# SOURCE EXCERPT start
Okay, let's start with your first sentence.

A knock on the great ice door of her castle, startled Elsa out of her singing.

Now, I understand that, since this is the second half, a gripping force isn't quite as necessary, but I still want to be placed within the environment. What did the knock sound like? Did it echo, or dare I say, reverberate? In short stories, every word counts, so while you don't want to go overboard with description, it's a good idea to compress some vivid detail into the writing.

You seem to have an issue with commas. Aside from what has previously been covered, I'll point out the errors:
She stopped and listened thinking there was no way she could have just heard someone knocking on her door.

Put one after "listened."
Leaning against the door he pushed it open, the ice felt nice against his fingers, reliveing him of tension.

After "door." Also, you misspelled relieving.
After he had finished his tour of part of the castle he decided to meet its creator

After "castle."
"Who are you and why have you come?" she asked avoiding his question by asking one of her own.

After "asked."
# SOURCE EXCERPT end
# RAW DATA start
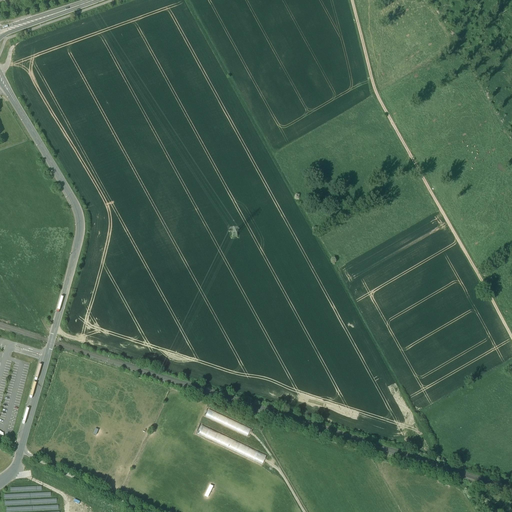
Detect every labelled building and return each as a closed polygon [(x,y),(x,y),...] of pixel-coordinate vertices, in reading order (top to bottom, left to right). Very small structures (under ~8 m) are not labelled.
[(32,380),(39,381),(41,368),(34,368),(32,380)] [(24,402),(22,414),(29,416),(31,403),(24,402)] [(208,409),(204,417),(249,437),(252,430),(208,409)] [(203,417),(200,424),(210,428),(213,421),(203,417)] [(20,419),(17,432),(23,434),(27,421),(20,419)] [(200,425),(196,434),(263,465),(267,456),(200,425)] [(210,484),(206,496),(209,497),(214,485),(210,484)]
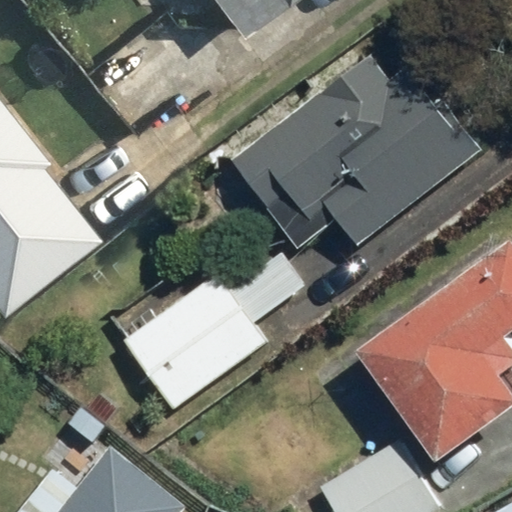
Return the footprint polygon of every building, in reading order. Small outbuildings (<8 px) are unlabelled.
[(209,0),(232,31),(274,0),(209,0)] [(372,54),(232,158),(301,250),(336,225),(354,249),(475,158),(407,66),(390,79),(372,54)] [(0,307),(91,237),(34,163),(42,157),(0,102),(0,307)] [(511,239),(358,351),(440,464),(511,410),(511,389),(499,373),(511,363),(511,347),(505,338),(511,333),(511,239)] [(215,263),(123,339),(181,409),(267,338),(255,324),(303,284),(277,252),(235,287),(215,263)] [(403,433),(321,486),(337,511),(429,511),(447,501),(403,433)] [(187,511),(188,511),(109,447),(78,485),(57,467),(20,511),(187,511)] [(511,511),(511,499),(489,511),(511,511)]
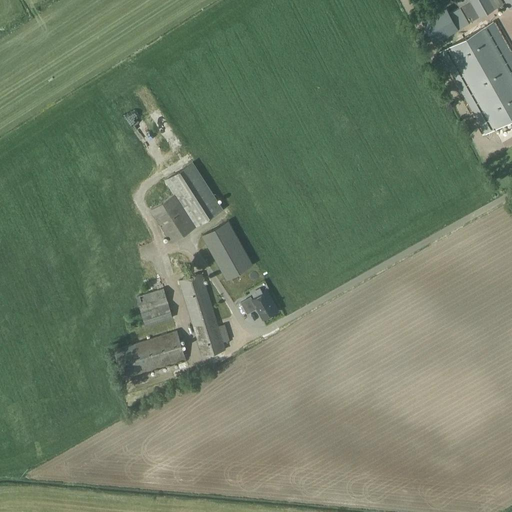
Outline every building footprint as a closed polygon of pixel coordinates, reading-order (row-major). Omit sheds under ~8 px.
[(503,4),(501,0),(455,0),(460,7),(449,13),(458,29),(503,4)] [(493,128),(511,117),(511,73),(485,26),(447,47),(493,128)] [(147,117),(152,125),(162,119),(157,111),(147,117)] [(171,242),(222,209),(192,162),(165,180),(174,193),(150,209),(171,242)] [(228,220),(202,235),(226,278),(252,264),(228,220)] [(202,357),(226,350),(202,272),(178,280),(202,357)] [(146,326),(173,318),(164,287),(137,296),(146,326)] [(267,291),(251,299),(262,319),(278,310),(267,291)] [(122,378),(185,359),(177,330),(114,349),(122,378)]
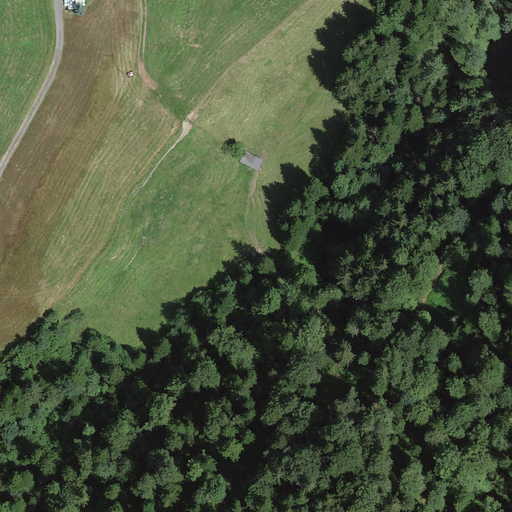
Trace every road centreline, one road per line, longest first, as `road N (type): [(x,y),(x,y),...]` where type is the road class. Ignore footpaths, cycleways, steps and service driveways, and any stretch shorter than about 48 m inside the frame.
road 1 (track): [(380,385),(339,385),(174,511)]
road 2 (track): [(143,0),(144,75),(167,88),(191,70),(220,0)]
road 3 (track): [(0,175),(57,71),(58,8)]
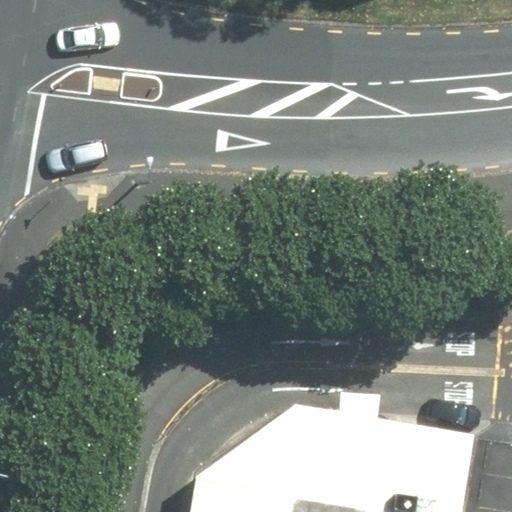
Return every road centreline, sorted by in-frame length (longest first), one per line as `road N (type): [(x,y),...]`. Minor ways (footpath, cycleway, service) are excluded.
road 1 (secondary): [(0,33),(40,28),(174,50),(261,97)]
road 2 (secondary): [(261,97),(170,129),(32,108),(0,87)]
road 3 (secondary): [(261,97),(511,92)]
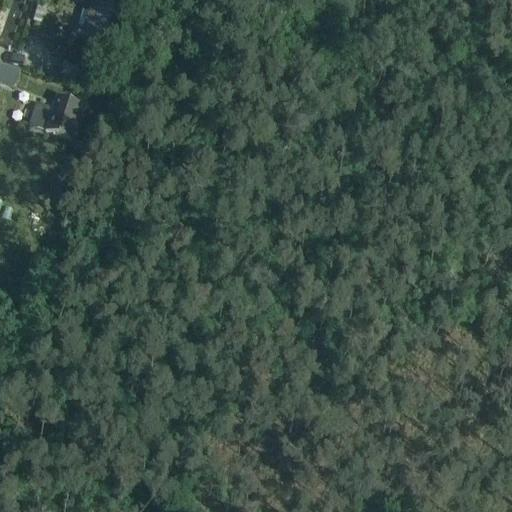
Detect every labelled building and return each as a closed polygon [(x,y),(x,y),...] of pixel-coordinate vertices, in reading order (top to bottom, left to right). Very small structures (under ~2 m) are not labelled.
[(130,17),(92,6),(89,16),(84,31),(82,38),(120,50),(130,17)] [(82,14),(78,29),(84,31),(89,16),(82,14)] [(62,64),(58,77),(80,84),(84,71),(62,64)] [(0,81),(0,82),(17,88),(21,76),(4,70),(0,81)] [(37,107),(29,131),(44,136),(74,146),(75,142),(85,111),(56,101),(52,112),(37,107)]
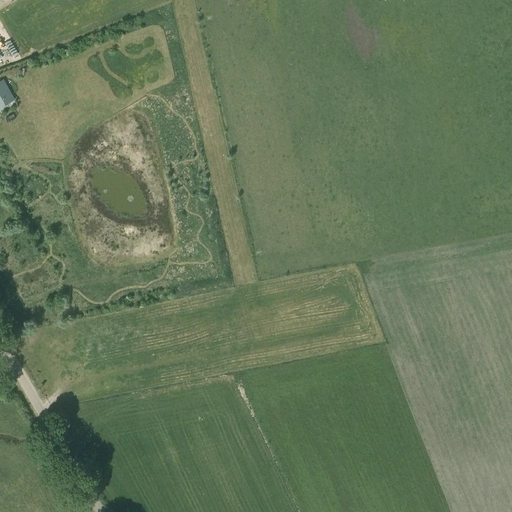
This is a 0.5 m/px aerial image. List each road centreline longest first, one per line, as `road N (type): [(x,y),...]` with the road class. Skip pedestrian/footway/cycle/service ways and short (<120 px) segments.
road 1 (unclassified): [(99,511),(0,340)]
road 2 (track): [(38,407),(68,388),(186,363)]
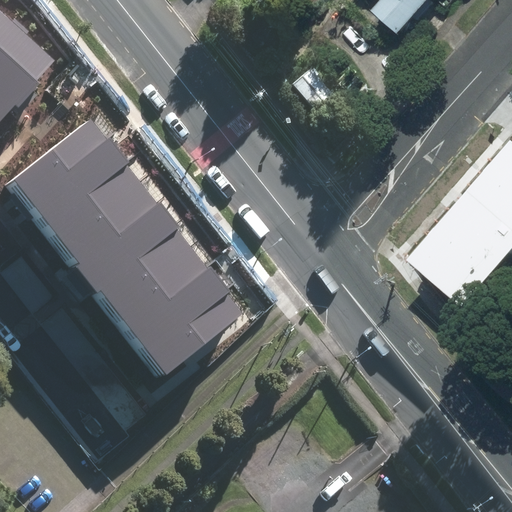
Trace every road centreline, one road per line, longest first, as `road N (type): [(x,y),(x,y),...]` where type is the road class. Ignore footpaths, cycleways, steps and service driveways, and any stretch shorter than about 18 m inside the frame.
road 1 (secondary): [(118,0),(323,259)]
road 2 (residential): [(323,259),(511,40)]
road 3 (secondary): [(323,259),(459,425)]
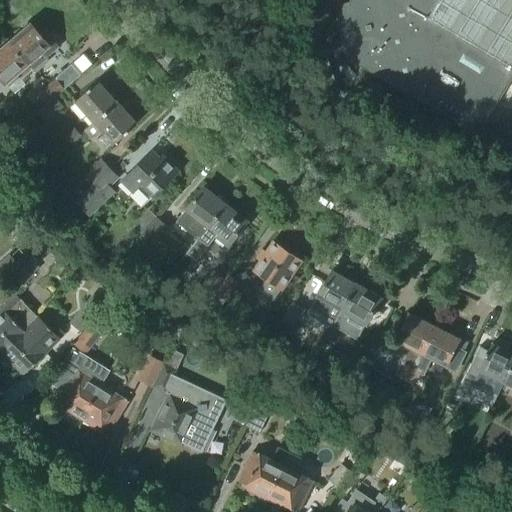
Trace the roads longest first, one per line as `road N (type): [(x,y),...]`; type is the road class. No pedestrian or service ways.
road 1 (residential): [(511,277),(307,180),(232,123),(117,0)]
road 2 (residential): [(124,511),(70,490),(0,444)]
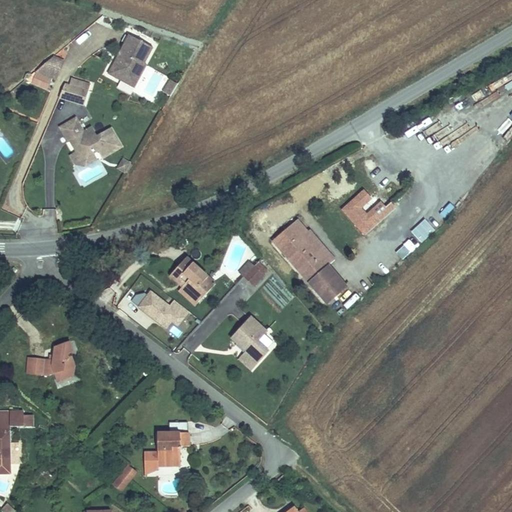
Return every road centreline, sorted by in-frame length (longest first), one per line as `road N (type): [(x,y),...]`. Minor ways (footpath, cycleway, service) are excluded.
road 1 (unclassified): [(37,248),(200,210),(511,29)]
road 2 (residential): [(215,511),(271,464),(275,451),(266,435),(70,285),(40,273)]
# RAW DATA end
EXERCISE OBJECTIVE ▸
Reproduce the story critique word for word, from "Now, I understand" up to and including "into the writing.". None of these entries matter here.

SOLUTION TO THE EXERCISE ▸
Now, I understand that, since this is the second half, a gripping force isn't quite as necessary, but I still want to be placed within the environment. What did the knock sound like? Did it echo, or dare I say, reverberate? In short stories, every word counts, so while you don't want to go overboard with description, it's a good idea to compress some vivid detail into the writing.